Monday, August 12, 2013

I am desperate or am I?

I read a really popular blog the other day and I am going to do what the blogger said about making a successful blog. First thing you need, is dedication to post something at a certain period which is like life itself. The one thing I kept failing is being committed and sticking to a plan and a goal. I posted I was going to stick to the schedule, but I haven't kept my promise. I said I was going to workout and study vocabulary each day, instead I laid back on the sofa every evening and watch meaningless TV shows that seem to provide relaxation for the brain so how. I don't like sticking with just one friend because I never know what the other people has to offer and when that friend will turn their backs on me. I never sleep early anymore, early I meant before 10:30pm, not because of homework but because I need to do something that will make me feel good about myself and makes me forget about my troubles. From watching movies deep into the night to chatting with friends at 12:00am, I am unable to stop myself from being addicted to this lifestyle which I know is horrible and unhealthy. It's like alcohol or drug, I guess. The sense of addictions for companionship, let it be mine or fictional.

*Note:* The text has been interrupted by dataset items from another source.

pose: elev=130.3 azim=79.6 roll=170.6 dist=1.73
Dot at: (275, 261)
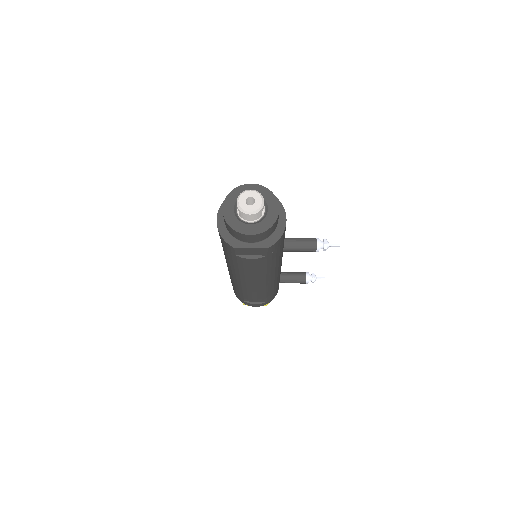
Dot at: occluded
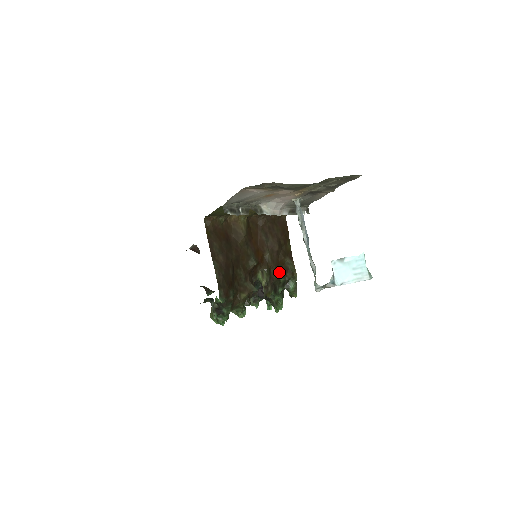
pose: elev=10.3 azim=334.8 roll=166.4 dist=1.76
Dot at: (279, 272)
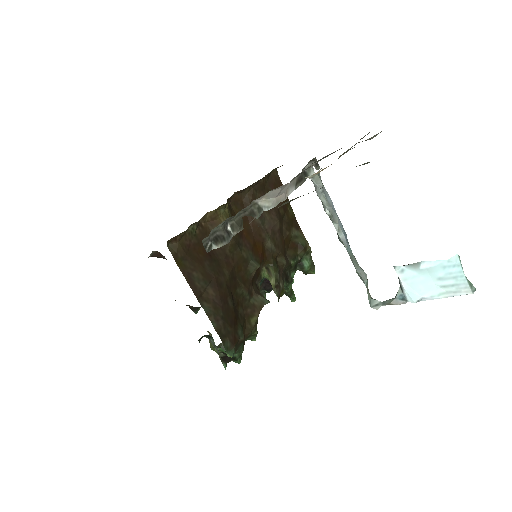
Dot at: (287, 254)
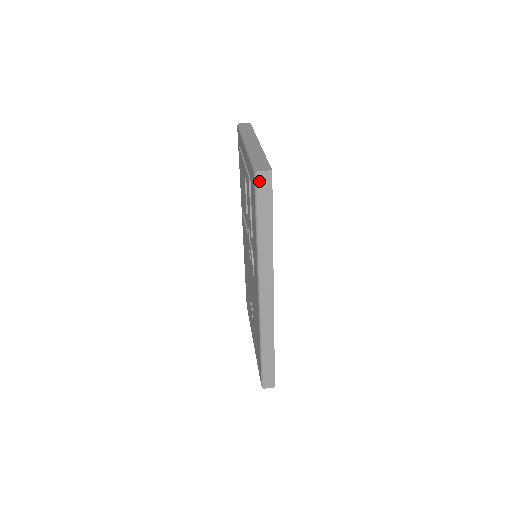
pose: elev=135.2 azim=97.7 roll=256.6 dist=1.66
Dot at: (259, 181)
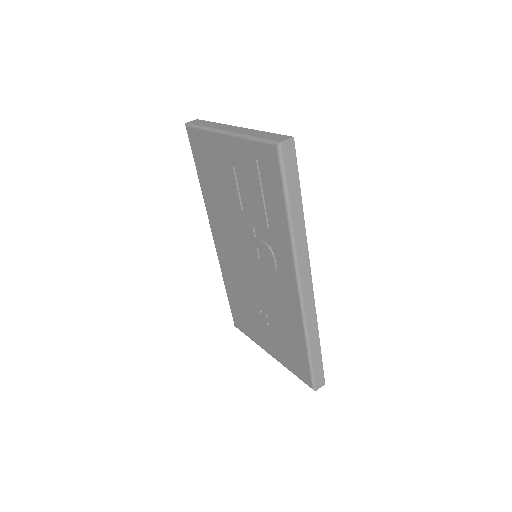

I am not the laziest person around at school, but beside school work, I lost my curiosity to explore other subjects and persistence to keep exploring and not just stop at the first page of the guide book. People say when you are desperate enough, you will do what you need to do and put in 110% effort into everything that matter to you. Am I desperate? Am I passionate about anything? I am interested in many fields of study and life, but on my free time, I never seem to manage get my brain to look away from the computer or TV screen and actually go search up online and read some science research paper. I may have the smartest brain, but I would never succeed like Thomas Edison, simply because I lack the determination to reach my goals.

Goals they are so far away and abstract, that I never seem to be able to reach them. Even when they are being visualized and carried out one day, they disappear into the smoke on another. By the 2 or 3 or even 4 in the morning, the movie is finished. As I watch the end credit and shutting down my computer, I regret and blame myself for staying up AGAIN and think to myself how I will plan tomorrow's evening and I will sleep by 10:00pm. As tomorrow comes and goes, it just became another today where inaction and pleasure of not thinking take over my brain. Maybe I will start something small, I will start posting on this blog once a week and whenever else I feel the need to express myself. It doesn't matter the length for now, I just need to get in the habit of doing it and follow out my plan. My bedtime, workout, vocabulary, and many other stuff in life will come into the play as this blog is posted at least once a week, no matter how short it looks, no matter how meaningless it seems.